Stanley Goodridge

Personal information
- Full name: Stanley Roy Goodridge
- Born: 28 October 1928 Kingston, Jamaica
- Died: 29 September 2016 (age 87) London, United Kingdom
- Height: 6 ft 2 in (1.88 m)
- Batting: Right-handed
- Bowling: Right-arm fast-medium

Domestic team information
- 1949-50 to 1953-54: Jamaica

Career statistics
| Competition | First-class |
| Matches | 9 |
| Runs scored | 137 |
| Batting average | 11.41 |
| 100s/50s | 0/0 |
| Top score | 33 |
| Balls bowled | 1834 |
| Wickets | 26 |
| Bowling average | 33.53 |
| 5 wickets in innings | 3 |
| 10 wickets in match | 0 |
| Best bowling | 6/28 |
| Catches/stumpings | 7/0 |
- Source: Cricket Archive, 28 October 2014

= Stanley Goodridge =

Jamaican cricketer (1928–2016)

Stanley Roy Goodridge (28 October 1928 – 29 September 2016) was a cricketer who played first-class cricket for Jamaica from 1950 to 1954.

A fast bowler, Goodridge made his first-class debut for Jamaica in 1950. In his fourth match, against British Guiana, he took 5 for 73 in the second innings in a Jamaican victory.
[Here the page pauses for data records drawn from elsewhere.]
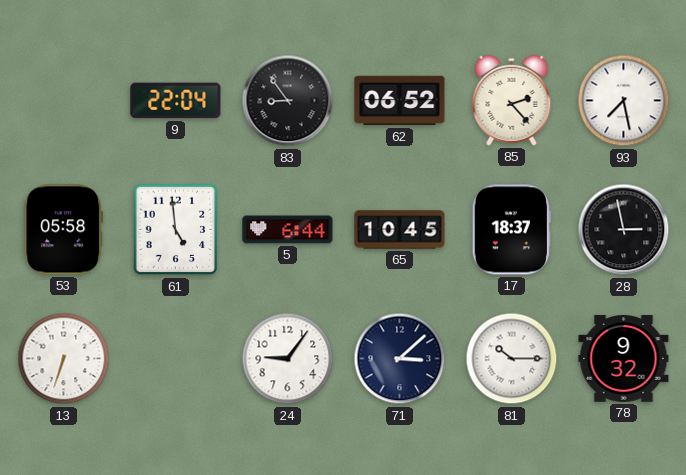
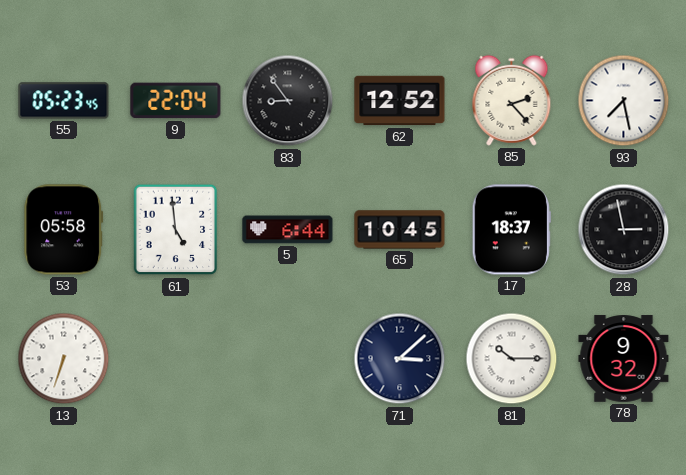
55: none -> 05:23
62: 06:52 -> 12:52
24: 9:06 -> none
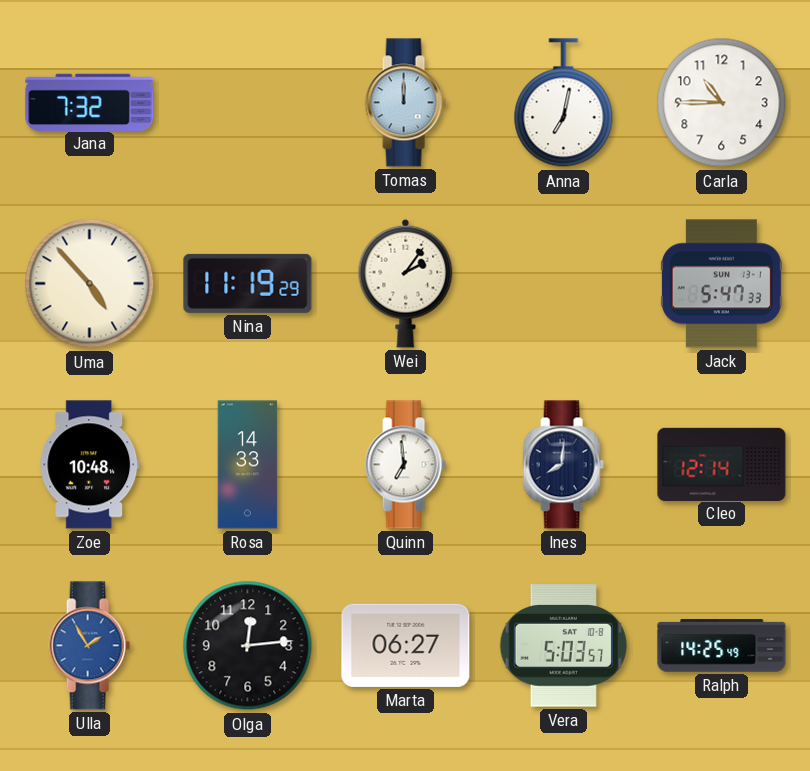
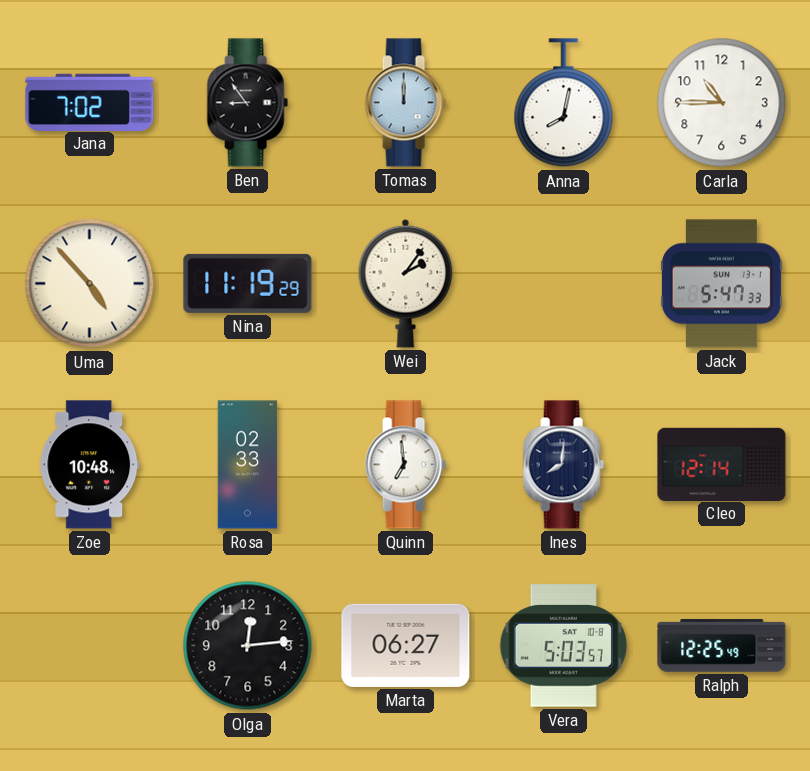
Jana: 7:32 -> 7:02
Ben: none -> 8:54
Anna: 7:02 -> 8:02
Rosa: 14:33 -> 02:33
Ulla: 1:55 -> none
Ralph: 14:25 -> 12:25
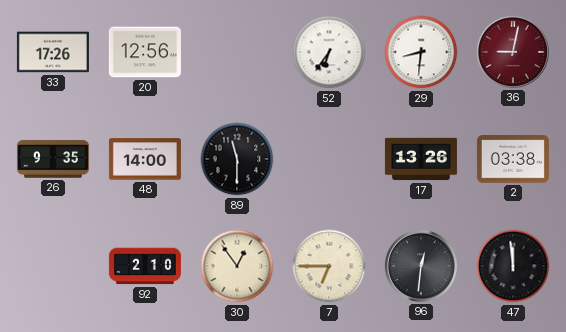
Two seasons later, he took 5 for 158 against British Guiana. In his next match, against the touring Indians, he took 6 for 28 with "hostile and accurate" fast bowling in the first innings to dismiss them for 140.

He played one further match for Jamaica in early 1954 before moving to County Durham in England to play as a professional for Seaham Park in the Durham County Cricket League. He played two non-first-class matches for Durham in 1956. In one, he took five wickets against Yorkshire, all of Test cricketers.

== Personal life ==
In 1952, Goodridge married fellow Jamaican Connie Mark (1923–2007), medical secretary and later an activist for West Indians in London, with whom he had a son and daughter. The couple later divorced.